▶ [DOCUMENT PASSAGE]
Open-lung Protective Ventilation with Pressure Control Ventilation, High-frequency Oscillation, and Intratracheal Pulmonary Ventilation Results in Similar Gas Exchange, Hemodynamics, and Lung Mechanics

Khaled A. Sedeek, Muneyuki Takeuchi, Klaudiusz Suchodolski, Sara O. Vargas, Motomu Shimaoka, Jay J. Schnitzer, Robert M. Kacmarek

Research output: Contribution to journalArticle

34 Citations (Scopus)

Abstract

Background: Pressure control ventilation (PCV), high-frequency oscillation (HFO), and intratracheal pulmonary ventilation (ITPV) may all be used to provide lung protective ventilation in acute respiratory distress syndrome, but the specific approach that is optimal remains controversial. Methods: Saline lavage was used to produce acute respiratory distress syndrome in 21 sheep randomly assigned to receive PCV, HFO, or ITPV as follows: positive end-expiratory pressure (PCV and ITPV) and mean airway pressure (HFO) were set in a pressure-decreasing manner after lung recruitment that achieved a ratio of Pao2/FIO2 > 400 mmHg. Respiratory rates were 30 breaths/min, 120 breaths/min, and 8 Hz, respectively, for PCV, ITPV, and HFO. Eucapnia was targeted with peak carinal pressure of no more than 35 cm H 2O. Animals were then ventilated for 4 h. Results: There were no differences among groups in gas exchange, lung mechanics, or hemodynamics. Tidal volume (PCV, 8.9 ± 2.1 ml/kg; ITPV, 2.7 ± 0.8 ml/kg; HFO, approximately 2.0 ml/kg) and peak carinal pressure (PCV, 30.6 ± 2.6 cm H2O; ITPV, 22.3 ± 4.8 cm H2O; HFO, approximately 24.3 cm H2O) were higher in PCV. Pilot histologic data showed greater interstitial hemorrhage and alveolar septal expansion in PCV than in HFO or ITPV. Conclusion: These data indicate that HFO, ITPV, and PCV when applied with an open-lung protective ventilatory strategy results in the same gas exchange, lung mechanics, and hemodynamic response, but pilot data indicate that lung injury may be greater with PCV.

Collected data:

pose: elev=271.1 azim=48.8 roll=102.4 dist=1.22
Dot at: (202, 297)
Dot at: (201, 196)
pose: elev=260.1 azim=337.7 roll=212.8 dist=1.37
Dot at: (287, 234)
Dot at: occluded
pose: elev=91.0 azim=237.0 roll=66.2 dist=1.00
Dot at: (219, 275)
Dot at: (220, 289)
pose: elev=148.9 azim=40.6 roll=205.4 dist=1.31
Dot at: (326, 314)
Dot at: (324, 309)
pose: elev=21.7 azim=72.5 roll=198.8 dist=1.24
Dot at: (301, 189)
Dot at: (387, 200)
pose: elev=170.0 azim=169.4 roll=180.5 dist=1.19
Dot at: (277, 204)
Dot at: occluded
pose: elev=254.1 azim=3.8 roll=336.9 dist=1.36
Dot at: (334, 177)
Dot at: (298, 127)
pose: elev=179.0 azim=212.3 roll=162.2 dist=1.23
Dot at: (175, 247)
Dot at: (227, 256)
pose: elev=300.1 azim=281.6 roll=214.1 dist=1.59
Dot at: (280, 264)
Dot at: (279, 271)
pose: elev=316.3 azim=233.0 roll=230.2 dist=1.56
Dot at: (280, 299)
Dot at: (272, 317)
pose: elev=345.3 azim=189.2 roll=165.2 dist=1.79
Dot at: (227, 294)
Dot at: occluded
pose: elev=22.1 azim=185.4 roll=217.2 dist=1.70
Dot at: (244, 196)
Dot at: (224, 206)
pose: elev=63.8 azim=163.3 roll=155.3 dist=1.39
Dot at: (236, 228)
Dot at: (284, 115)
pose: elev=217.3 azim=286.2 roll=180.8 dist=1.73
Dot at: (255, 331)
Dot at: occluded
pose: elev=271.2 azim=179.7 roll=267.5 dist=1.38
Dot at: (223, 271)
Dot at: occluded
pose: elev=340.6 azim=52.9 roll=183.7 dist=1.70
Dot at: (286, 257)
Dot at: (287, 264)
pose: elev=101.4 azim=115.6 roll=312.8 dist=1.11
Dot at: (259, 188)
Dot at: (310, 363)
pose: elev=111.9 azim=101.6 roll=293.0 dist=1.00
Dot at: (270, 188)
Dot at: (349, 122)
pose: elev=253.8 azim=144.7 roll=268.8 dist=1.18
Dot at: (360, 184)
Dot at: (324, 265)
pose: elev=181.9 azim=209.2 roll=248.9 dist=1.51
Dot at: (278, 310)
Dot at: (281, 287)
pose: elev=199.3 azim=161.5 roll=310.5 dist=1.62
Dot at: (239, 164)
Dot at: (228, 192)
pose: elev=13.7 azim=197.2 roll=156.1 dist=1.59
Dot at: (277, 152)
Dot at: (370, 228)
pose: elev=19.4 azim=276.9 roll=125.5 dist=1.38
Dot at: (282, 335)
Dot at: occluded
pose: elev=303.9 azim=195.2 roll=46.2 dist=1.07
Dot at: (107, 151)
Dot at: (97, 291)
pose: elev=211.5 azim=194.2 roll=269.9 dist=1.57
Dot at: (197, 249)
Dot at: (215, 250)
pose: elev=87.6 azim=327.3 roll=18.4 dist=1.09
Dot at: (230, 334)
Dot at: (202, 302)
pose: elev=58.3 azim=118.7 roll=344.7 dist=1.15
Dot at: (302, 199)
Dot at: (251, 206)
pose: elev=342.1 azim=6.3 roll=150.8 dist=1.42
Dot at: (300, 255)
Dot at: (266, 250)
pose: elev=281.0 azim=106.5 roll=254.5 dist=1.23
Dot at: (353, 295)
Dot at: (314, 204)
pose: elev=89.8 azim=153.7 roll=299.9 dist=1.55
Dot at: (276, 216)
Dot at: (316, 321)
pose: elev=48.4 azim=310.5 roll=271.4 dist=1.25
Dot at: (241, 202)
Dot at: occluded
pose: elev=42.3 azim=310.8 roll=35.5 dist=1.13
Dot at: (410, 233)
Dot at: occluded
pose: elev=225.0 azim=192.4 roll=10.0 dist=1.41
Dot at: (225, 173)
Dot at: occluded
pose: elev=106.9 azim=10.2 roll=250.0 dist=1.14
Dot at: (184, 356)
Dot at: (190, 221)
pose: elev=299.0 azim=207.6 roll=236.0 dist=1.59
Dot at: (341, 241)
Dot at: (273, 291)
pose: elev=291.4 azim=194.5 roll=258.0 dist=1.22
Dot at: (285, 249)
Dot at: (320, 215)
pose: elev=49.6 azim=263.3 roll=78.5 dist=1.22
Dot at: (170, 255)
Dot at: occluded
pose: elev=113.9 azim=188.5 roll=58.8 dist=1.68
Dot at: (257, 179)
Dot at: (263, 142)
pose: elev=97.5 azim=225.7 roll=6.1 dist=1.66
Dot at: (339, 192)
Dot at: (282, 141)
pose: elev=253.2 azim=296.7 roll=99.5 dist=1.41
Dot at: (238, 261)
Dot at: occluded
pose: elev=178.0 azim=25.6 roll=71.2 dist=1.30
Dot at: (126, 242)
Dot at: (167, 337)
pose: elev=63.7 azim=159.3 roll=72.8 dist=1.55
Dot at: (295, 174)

▶ [WHAT TO DO]
a - Answer these questions using the ventilation study abstract:
(i) How many sheep were used?
(ii) What respiratory rate was used for ITPV?
(iii) What was the peak carinal pressure reported for PCV?
b - Reproduce the part of the ventilation study abstract starting at "Khaled A. Sedeek, Muneyuki" and ending at "34 Citations (Scopus)".
The collected data has nothing to do with this work.

▶ [WRITTEN ANSWERS]
a -
(i) 21
(ii) 120 breaths/min
(iii) 30.6 ± 2.6 cm H2O

b -
Khaled A. Sedeek, Muneyuki Takeuchi, Klaudiusz Suchodolski, Sara O. Vargas, Motomu Shimaoka, Jay J. Schnitzer, Robert M. Kacmarek

Research output: Contribution to journalArticle

34 Citations (Scopus)